Я обула тебя и одела, чтобы ты не устал до прогулки, потом трудный спуск по лестницам с пятого этажа, и наконец мы на улице. День выдался чудный: белый, с куржаком на деревьях, с солнцем. Мы осторожно и очень медленно шли по дорожке в маленьком сквере близ нашего дома. Часто останавливались: ты уставал,  но главное, для того, чтобы ты рассмотрел ту красоту, ради которой я тебя и вывела. Идти и смотреть одновременно ты не мог: слишком большого напряжения и сосредоточения требовала ходьба.
- Смотри, смотри, какое чудо вот эта берёзка, просто невеста, смотри с этой стороны, чтобы на фоне неба - так, вообще, чудо!
Я уверена, что красота лечит, но сосредоточенность на болезни мешает её видеть
- Да, красиво, - соглашался ты, но что ты чувствовал? В твоём ответе не было восторга. Ты так устал, хотя мы гуляли всего пятнадцать минут. Когда я помогла тебе раздеться и прилечь, ты горько произнёс:
- Всё, больше не пойду, ты не понимаешь: это пытка.
- Ну, зачем ты так говоришь, - возмутилась я, - зачем ты себе пути отрезаешь, а если завтра станет легче? Ты что, не надеешься?
- Не станет, - как-то уж очень устало и безнадёжно произнёс ты.
Чего только мы ни испытывали: лучший доктор, лучшие лекарства – не стало. Ты не верил ни докторам, ни лекарствам... Я протестовала.
- Нет! Так нельзя, нельзя принимать лекарство, не веря, что поможет, половина успеха от веры, а ты держишь в руках таблетку и говоришь: всё равно не поможет! С твоим заболеванием люди не просто живут на лекарствах, но ещё и работают.
- Не с такой формой, - объяснял мне твой доктор, - у него самая тяжёлая форма.

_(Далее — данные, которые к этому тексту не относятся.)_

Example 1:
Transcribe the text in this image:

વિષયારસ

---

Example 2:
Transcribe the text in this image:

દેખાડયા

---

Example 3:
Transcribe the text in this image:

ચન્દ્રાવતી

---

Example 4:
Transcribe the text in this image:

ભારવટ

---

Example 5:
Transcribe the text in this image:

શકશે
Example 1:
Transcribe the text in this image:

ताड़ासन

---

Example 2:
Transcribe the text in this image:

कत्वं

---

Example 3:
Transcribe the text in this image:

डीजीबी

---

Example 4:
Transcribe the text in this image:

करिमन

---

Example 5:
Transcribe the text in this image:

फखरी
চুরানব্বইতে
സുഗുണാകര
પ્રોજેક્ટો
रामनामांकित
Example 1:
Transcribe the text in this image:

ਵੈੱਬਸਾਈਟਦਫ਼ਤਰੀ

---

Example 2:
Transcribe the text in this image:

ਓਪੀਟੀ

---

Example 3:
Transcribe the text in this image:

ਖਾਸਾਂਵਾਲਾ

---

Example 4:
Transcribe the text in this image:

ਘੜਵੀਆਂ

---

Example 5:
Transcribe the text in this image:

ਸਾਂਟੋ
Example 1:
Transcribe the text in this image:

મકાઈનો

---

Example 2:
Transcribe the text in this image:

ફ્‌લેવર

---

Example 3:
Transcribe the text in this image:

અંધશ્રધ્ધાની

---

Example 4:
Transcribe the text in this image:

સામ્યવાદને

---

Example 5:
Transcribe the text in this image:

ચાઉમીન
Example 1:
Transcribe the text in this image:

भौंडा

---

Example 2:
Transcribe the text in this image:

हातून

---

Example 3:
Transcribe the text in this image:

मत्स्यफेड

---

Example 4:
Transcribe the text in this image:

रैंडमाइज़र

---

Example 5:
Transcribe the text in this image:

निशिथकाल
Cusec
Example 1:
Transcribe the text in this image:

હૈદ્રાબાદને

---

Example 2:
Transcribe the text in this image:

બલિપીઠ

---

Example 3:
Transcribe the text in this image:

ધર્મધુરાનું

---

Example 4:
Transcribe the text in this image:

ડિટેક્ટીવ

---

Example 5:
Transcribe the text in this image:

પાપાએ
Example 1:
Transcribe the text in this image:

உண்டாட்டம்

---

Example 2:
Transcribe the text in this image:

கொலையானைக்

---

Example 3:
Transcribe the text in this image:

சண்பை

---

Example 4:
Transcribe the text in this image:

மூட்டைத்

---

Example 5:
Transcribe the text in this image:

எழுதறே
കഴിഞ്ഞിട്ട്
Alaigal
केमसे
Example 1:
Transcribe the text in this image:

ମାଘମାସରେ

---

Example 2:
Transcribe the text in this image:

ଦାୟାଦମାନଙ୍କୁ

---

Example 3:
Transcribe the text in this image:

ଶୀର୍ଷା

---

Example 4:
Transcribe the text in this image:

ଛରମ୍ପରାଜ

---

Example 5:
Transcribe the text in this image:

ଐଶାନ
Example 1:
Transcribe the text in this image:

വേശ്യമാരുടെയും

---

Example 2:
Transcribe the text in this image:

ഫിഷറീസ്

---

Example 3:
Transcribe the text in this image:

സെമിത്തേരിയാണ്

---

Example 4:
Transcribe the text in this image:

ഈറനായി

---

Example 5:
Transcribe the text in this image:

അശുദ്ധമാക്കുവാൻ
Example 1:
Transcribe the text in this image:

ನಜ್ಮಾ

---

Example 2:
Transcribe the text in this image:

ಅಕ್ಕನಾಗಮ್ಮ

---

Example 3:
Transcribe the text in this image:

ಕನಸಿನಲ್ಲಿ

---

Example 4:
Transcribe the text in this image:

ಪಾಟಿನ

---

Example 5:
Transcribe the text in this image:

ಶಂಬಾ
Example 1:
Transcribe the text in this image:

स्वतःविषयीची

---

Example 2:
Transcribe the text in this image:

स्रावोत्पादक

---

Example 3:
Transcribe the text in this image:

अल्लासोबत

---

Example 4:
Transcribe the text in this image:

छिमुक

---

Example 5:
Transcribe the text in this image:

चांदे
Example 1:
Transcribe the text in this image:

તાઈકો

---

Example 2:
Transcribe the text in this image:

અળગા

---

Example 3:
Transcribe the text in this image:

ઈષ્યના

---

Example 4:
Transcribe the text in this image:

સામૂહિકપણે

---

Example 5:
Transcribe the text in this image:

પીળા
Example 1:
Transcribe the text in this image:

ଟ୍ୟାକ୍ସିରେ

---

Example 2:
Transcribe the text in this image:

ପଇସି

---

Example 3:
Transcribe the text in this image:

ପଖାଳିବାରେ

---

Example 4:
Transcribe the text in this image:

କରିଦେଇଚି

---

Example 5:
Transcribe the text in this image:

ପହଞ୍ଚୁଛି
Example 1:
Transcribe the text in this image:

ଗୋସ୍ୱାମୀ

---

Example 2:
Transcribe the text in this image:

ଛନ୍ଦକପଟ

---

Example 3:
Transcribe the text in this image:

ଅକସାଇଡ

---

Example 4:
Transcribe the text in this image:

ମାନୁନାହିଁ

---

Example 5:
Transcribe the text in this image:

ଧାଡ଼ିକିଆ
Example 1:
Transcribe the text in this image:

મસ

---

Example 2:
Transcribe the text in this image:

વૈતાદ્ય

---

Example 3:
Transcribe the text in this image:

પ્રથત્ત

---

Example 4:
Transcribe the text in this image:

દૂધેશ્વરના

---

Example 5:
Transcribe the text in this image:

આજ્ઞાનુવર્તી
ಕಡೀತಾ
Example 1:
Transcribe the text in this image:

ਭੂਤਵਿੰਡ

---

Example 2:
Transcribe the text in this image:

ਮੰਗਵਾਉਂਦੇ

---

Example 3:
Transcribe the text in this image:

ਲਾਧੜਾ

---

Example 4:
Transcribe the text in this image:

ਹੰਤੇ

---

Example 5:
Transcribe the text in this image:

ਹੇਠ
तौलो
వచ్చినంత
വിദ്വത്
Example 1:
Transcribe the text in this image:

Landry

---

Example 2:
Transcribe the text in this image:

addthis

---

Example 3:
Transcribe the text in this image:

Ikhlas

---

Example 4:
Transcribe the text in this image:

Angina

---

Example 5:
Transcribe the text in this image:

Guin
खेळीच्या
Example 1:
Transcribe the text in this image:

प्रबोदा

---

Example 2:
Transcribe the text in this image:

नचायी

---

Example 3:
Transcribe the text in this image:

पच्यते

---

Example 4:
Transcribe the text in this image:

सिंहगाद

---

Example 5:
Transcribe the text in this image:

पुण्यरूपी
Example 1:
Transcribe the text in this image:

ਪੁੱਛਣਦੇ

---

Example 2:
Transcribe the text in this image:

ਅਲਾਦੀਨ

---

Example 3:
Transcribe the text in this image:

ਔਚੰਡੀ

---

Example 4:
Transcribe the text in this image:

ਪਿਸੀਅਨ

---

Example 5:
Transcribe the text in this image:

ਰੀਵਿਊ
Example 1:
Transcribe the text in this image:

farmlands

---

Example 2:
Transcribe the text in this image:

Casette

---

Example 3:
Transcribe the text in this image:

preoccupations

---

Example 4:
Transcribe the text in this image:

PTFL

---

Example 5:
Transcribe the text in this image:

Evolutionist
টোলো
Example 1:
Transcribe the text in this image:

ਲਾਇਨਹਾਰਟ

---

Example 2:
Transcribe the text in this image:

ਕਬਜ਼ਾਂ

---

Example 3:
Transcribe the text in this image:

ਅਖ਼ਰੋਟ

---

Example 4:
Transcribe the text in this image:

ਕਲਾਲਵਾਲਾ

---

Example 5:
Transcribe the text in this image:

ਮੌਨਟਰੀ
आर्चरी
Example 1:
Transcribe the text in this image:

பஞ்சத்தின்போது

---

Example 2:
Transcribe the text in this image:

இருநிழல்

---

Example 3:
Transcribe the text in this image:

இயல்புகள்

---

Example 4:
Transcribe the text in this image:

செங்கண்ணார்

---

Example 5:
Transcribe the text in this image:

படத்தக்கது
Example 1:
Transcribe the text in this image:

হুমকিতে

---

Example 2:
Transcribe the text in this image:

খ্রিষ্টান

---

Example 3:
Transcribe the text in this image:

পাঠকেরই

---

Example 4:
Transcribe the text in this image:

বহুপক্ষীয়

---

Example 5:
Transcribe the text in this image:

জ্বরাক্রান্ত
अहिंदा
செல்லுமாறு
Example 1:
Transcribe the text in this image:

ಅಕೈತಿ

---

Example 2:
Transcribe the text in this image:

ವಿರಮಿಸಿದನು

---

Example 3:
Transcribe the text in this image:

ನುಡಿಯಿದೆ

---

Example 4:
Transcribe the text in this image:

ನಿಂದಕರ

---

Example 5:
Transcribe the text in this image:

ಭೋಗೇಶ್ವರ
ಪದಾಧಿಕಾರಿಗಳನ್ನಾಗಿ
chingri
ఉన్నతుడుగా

Я это знала, ты не должен был знать, но ты чувствовал. А я всё равно надеялась, если не на лекарства, то на Бога. И я хотела эту надежду вселить в тебя, вспоминала все удачные случаи, все положительные примеры. Ты слушал, иногда даже соглашался, но интуитивно знал другое, что тебе осталось только дотерпливать, терпеть эту закованность в себе самом. Тело твоё стало тюрьмой, стены которой продолжали сдвигаться и давить на тебя всё сильнее. Когда дозировка лекарства оказывалась недостаточной, ты метался, ни одна поза не приносила облегчения.
- Посади меня, нет, лучше лечь. Так плохо! На бок! Нет, всё-таки, посади.


ГЛАВА  ДВАДЦАТАЯ

Уже июнь, сессия сдана. У девчонок праздник - все сдали хорошо, Лена, как всегда, на одни пятёрки. Получила красный диплом. Собрались все вместе на квартире у Нади и Аллы. Скоро им разъезжаться в разные стороны. Лене и Наде уже по распределению, хотя сначала на месяц домой. Наташе и Алле просто на каникулы. То, что произошло с Леной, незримо присутствовало в воздухе своей неразрешённостью, незавершённостью, и девчонкам было грустно. Не помогали ни молодость, ни успешно сданная сессия.
- Ну и что, - не выдержала Наташа, - так всё и оставим? Если бы он хоть поинтересовался, где ты, что с тобой? Попросил прощения… Как они хорошо устроились, и Альбина твоя, и Василий. Использовали тебя, как хотели, ты у них и нянькой, и домработницей, и репетитором у Альбины. Вот она и завалила последние два экзамена без твоей помощи. Ещё эта скотина. Если бы я тогда не пришла, ты могла всё, что угодно с собой сделать от отчаяния. Она же тебя выгнала бы такую, полуживую…
- Правда, ты пожалела девчонку, - поддержала подругу Алла, - чтобы без отца не росла.
- Я не только её, я и себя пожалела, не хотела позора, попробуй всем объясни, - возразила Лена.
 - Ну, хорошо, скоро ты уедешь, всего неделя осталась. Если бы он хоть поинтересовался. Почти месяц, затаился, как негодяй! Ну, нельзя такого мерзавца прощать, - не сдавалась Наташа.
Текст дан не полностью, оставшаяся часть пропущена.